- EXERCISE DETAILS: Retype the text below about Ferenc Szálasi's upbringing and military career, word for word, from start to finish.

- EXCERPTED TEXT:
::::::::::

Szálasi's mother was the Greek Catholic Erzsébet Szakmár (born 1875), who had Slovak and Rusyn roots. She provided religious education to her sons. Szálasi once said "I received the power of belief and faith in God through breast milk. My mother made to drink faith through and through me". Ferenc Szálasi lived with his mother until 1944.

===Military career===

Szálasi followed in his father's footsteps and joined the army at a young age. He finished elementary studies in his birthplace, then attended the military academy in Kőszeg, Marosvásárhely (now Târgu Mureș in Romania) and continued studies in Kismarton. Finally, he finished his military education in the Theresian Military Academy of Wiener Neustadt, where he was promoted to Lieutenant in 1915.

He eventually became an officer and served in the Austro-Hungarian Army during World War I. He served on the frontline for 36 months. At the end of the war, he was promoted to First Lieutenant and was involved in the 2nd regiment of k.u.k. Tyrolean Rifle Regiments, widely known as Kaiserjäger. He was stationed near Merano and Lake Garda in the Italian Front. Later the regiments were ordered to the north to Verdun at the last days of the war. For his service, he was honored with Third Class of the Order of the Iron Crown. Returning to Hungary, Szálasi performed courier service for the newly formed Ministry of Foreign Affairs after the Aster Revolution in November 1918.

::::::::::

- DATA:
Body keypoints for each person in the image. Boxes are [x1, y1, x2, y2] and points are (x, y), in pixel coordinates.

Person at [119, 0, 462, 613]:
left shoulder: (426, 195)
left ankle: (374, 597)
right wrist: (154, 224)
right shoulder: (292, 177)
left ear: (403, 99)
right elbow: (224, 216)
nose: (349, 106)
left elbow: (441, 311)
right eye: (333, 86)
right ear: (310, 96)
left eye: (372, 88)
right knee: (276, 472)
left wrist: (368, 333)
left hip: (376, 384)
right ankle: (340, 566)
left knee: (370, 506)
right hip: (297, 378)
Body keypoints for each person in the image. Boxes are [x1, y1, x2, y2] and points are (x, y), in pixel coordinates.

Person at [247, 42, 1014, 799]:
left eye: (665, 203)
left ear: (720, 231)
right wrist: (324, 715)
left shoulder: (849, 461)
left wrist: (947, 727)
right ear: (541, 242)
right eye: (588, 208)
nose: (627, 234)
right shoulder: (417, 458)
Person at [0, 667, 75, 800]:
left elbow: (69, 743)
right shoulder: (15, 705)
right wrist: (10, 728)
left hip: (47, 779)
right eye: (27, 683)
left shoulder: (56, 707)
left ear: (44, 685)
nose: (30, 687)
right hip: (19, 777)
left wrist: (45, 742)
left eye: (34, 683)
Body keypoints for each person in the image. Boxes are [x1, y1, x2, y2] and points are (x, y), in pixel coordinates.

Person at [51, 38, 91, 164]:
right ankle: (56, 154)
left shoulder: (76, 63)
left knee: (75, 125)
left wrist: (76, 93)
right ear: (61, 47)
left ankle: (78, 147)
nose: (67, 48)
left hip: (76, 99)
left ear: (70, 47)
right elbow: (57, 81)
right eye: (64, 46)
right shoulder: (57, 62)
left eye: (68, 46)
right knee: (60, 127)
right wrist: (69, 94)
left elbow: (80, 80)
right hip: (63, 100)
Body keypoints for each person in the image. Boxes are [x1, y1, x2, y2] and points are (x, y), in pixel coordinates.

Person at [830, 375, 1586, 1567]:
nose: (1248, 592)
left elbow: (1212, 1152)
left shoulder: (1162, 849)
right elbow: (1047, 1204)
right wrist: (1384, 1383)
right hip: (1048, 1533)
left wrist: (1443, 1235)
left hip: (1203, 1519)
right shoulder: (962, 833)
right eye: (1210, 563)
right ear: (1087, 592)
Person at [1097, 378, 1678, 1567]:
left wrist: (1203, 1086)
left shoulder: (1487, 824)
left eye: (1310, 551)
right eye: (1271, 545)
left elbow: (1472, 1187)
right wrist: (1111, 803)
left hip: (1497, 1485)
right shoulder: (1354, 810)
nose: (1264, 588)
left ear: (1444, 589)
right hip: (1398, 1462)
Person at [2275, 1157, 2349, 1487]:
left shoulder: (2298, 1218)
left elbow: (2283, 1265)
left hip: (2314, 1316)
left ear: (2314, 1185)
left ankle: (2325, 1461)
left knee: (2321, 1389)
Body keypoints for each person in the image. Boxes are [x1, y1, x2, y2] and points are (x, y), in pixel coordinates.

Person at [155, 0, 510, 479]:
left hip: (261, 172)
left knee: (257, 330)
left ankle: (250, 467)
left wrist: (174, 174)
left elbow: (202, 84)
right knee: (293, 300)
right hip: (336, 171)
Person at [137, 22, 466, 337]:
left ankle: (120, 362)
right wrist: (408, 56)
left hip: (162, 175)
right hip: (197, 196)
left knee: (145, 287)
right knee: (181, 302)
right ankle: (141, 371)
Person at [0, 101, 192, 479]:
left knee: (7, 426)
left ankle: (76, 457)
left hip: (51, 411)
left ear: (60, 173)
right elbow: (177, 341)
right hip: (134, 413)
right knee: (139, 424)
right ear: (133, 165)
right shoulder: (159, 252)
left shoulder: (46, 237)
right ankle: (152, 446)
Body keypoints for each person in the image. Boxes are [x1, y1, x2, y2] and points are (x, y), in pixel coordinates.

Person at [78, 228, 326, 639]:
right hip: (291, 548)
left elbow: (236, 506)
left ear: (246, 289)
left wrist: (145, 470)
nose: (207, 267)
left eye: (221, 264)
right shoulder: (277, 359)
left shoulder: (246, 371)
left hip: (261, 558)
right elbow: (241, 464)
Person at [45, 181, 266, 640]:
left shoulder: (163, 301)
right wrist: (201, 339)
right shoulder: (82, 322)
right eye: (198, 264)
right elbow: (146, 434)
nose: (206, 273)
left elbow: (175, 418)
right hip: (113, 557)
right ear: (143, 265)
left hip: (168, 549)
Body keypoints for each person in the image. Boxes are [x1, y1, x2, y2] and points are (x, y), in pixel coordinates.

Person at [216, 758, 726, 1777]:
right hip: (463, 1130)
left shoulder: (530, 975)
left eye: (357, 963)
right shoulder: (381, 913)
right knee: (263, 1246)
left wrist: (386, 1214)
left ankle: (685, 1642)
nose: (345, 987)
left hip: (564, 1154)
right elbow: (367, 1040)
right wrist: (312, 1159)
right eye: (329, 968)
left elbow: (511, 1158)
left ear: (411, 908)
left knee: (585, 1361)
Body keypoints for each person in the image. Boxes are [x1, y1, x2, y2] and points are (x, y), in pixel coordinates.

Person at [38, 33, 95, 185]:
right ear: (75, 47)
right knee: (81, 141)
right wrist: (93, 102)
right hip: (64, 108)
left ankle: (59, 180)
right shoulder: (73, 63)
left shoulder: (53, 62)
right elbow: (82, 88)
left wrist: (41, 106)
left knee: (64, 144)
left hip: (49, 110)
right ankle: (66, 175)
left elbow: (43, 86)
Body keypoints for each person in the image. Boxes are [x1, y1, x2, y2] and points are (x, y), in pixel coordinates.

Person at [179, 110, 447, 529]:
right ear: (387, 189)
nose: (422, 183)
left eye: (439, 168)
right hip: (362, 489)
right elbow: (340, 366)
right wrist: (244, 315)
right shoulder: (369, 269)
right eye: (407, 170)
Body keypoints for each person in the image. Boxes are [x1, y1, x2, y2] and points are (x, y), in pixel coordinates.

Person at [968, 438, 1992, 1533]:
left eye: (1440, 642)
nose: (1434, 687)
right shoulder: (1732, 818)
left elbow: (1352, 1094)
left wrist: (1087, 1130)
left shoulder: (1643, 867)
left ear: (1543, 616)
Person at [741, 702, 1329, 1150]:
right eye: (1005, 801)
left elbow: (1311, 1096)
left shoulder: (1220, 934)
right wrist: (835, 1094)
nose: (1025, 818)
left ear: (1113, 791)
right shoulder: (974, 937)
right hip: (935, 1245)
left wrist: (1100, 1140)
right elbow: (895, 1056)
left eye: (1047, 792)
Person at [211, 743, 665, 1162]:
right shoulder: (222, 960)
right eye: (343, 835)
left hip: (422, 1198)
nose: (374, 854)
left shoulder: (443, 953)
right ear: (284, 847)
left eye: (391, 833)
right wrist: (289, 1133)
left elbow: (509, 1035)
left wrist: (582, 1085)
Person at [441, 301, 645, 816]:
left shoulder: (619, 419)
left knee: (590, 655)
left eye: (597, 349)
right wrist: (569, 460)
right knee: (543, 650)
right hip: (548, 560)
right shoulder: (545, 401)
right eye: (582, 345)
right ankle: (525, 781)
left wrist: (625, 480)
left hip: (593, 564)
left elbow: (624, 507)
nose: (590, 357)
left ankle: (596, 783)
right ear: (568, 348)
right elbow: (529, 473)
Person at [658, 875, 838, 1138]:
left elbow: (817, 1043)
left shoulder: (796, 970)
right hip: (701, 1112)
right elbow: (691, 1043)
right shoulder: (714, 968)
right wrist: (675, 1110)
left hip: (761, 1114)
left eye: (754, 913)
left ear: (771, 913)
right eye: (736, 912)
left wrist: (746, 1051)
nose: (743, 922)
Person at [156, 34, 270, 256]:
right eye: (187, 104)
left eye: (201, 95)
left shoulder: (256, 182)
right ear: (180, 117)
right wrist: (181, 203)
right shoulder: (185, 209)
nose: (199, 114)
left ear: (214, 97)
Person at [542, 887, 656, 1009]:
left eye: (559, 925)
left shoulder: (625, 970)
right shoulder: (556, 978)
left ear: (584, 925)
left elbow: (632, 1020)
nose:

::::::::::

- RESULT OF THE TASK:
Szálasi's mother was the Greek Catholic Erzsébet Szakmár (born 1875), who had Slovak and Rusyn roots. She provided religious education to her sons. Szálasi once said "I received the power of belief and faith in God through breast milk. My mother made to drink faith through and through me". Ferenc Szálasi lived with his mother until 1944.

===Military career===

Szálasi followed in his father's footsteps and joined the army at a young age. He finished elementary studies in his birthplace, then attended the military academy in Kőszeg, Marosvásárhely (now Târgu Mureș in Romania) and continued studies in Kismarton. Finally, he finished his military education in the Theresian Military Academy of Wiener Neustadt, where he was promoted to Lieutenant in 1915.

He eventually became an officer and served in the Austro-Hungarian Army during World War I. He served on the frontline for 36 months. At the end of the war, he was promoted to First Lieutenant and was involved in the 2nd regiment of k.u.k. Tyrolean Rifle Regiments, widely known as Kaiserjäger. He was stationed near Merano and Lake Garda in the Italian Front. Later the regiments were ordered to the north to Verdun at the last days of the war. For his service, he was honored with Third Class of the Order of the Iron Crown. Returning to Hungary, Szálasi performed courier service for the newly formed Ministry of Foreign Affairs after the Aster Revolution in November 1918.